A person throws a rock straight up into the air. At the moment it leaves the person's hand it is going 81 mph. When the rock reaches its peak, how fast is it going and what is the magnitude and direction of its acceleration? Ignore air drag. Express your answer using appropriate mks units
at the peak, it has stopped, so speed=0
acceleration is just -g, as usual.
To find the speed of the rock when it reaches its peak, we need to analyze the motion of the rock as it moves up and then falls back down.
Step 1: Determine the vertical speed at the peak point:
When the rock reaches its peak, its vertical velocity becomes zero. This is because at the highest point of its motion, the rock momentarily stops before it starts falling back down. Therefore, the speed of the rock at the peak is 0 mph.
Step 2: Find the acceleration of the rock:
The acceleration of an object under free fall near the Earth's surface is approximately equal to the acceleration due to gravity, which is 9.8 m/s^2. This acceleration acts downward, towards the center of the Earth.
Step 3: Determine the magnitude and direction of the acceleration:
The magnitude of the acceleration is given by the absolute value of 9.8 m/s^2, which is 9.8 m/s^2. The direction of the acceleration is negative because it acts downward. Therefore, the magnitude of the acceleration is 9.8 m/s^2, and its direction is downward.
In summary, the rock's speed when it reaches its peak is 0 mph, and the magnitude and direction of its acceleration are 9.8 m/s^2 downward.
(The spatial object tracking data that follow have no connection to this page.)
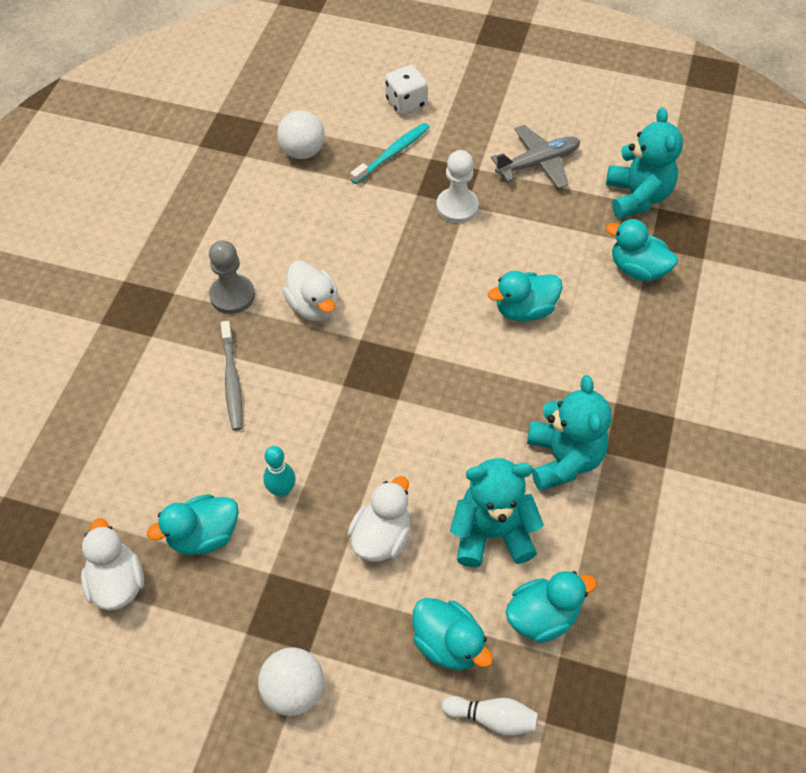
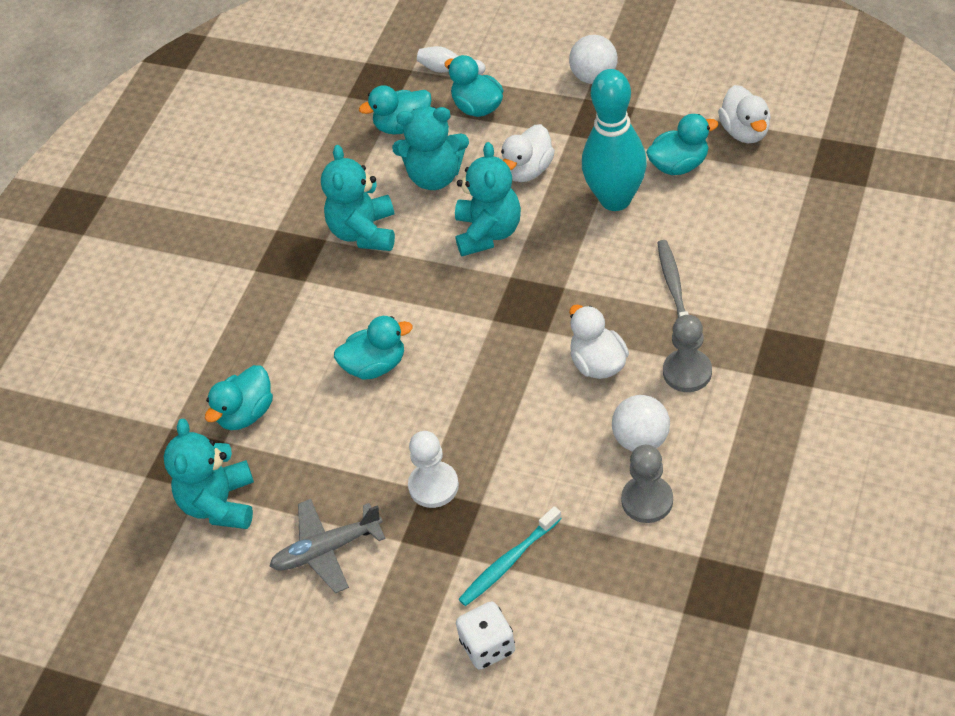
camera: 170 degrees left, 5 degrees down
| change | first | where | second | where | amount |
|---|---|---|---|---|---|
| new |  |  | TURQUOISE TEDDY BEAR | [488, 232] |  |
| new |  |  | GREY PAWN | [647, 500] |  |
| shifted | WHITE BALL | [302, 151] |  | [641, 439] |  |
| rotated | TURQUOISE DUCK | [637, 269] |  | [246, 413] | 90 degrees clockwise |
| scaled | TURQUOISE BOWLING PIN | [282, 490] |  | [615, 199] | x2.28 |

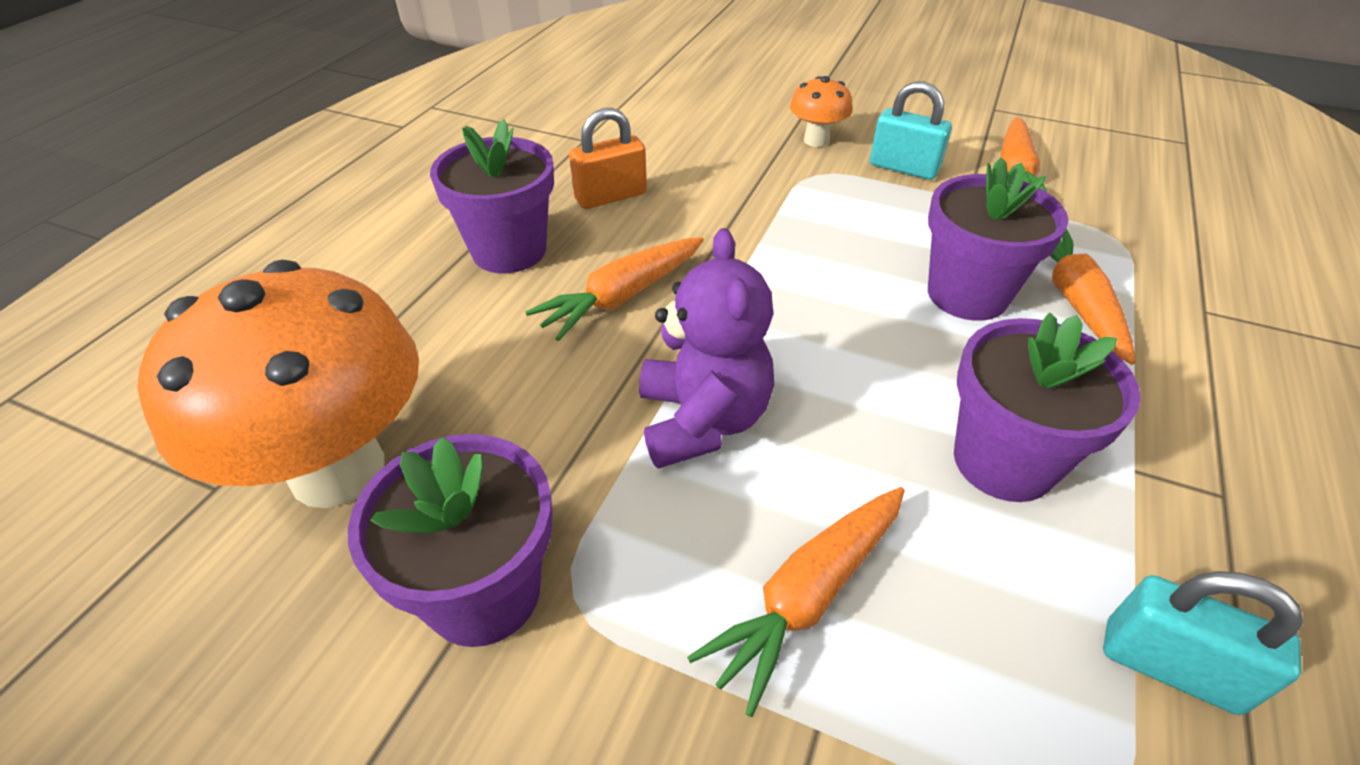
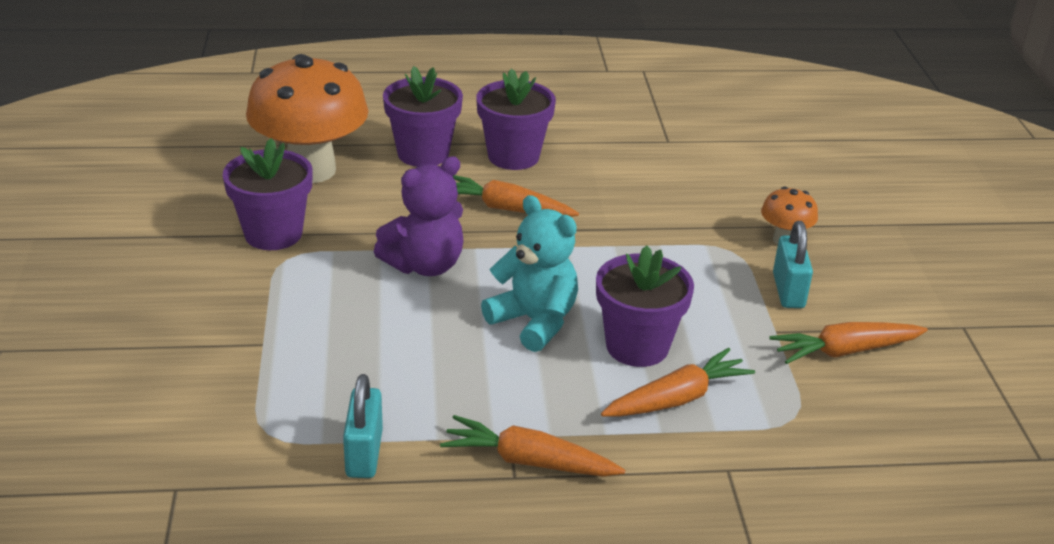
camera: 60 degrees right, 10 degrees down
| change | first | where | second | where | amount |
|---|---|---|---|---|---|
| gone | ORANGE PADLOCK | [610, 196] |  |  |  |
| new |  |  | TURQUOISE TEDDY BEAR | [534, 321] |  |
| shifted | ORANGE CARROT | [807, 596] |  | [528, 461] |  |
| shifted | PURPLE FLOWER POT | [1003, 461] |  | [423, 153] |  |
To determine the velocity of the rock when it reaches its peak, we need to consider its motion under the influence of gravity. When the rock is at its peak, it momentarily comes to a stop before starting to fall back down. At this point, the velocity of the rock is zero.
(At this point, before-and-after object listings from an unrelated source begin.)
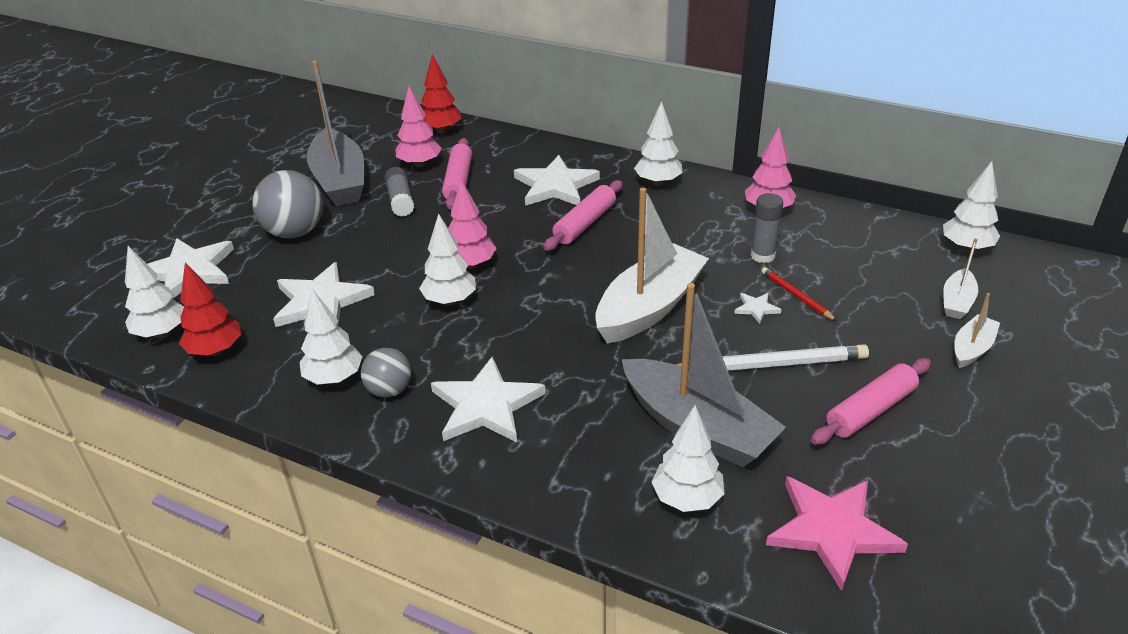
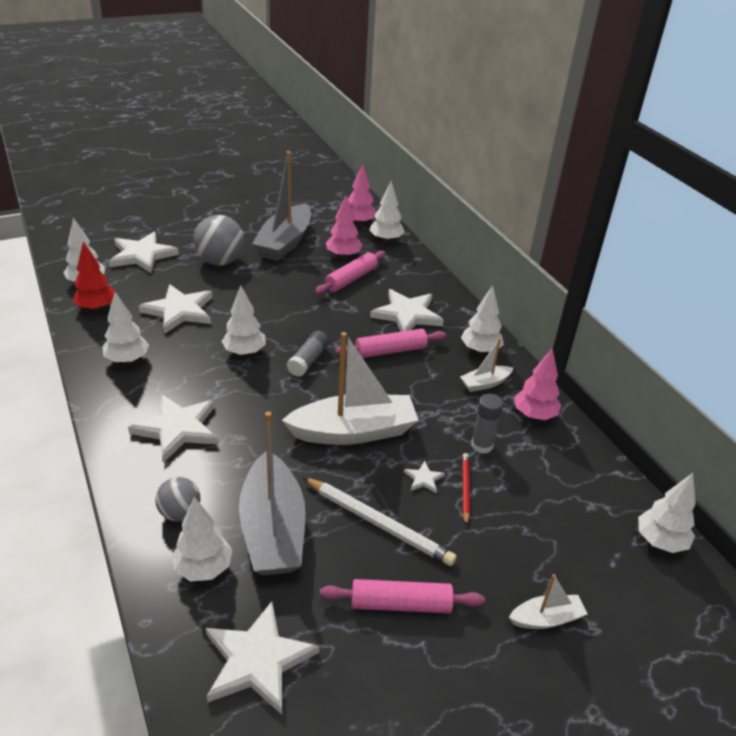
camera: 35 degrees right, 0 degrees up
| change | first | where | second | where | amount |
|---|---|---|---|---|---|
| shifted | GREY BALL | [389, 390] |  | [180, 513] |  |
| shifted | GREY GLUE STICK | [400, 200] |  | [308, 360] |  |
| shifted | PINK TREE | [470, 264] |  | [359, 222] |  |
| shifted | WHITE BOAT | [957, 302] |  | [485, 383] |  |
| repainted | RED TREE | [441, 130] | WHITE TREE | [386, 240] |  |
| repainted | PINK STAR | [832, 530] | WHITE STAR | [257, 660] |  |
Gravity acts as an acceleration on the rock, pulling it downwards. The magnitude of this acceleration is constant near the Earth's surface and is equal to approximately 9.8 meters per second squared (m/s^2) or 32.2 feet per second squared (ft/s^2).
Since the rock is initially thrown straight up, the acceleration due to gravity acts in the opposite direction to the motion of the rock. Therefore, its direction is considered negative.
To find the magnitude and direction of the rock's acceleration when it reaches its peak, we can use the value of 9.8 m/s^2 or 32.2 ft/s^2.
Next, let's convert the initial velocity of the rock from mph to m/s. To convert from mph to m/s, we can use the conversion factor 1 mph = 0.44704 m/s.
Given that the initial velocity of the rock is 81 mph, we can multiply it by the conversion factor:
81 mph * 0.44704 m/s = 36.07124 m/s
Therefore, the initial velocity of the rock is approximately 36.07 m/s.
At the peak of its trajectory, the velocity of the rock is zero, indicating that its speed has decreased to zero.
The acceleration due to gravity remains the same throughout the motion, so its magnitude at the peak is still 9.8 m/s^2. However, the acceleration now acts in the positive direction since the rock has reversed its direction of motion.
Therefore, the velocity of the rock at its peak is 0 m/s, and the magnitude of its acceleration is 9.8 m/s^2 in the positive direction.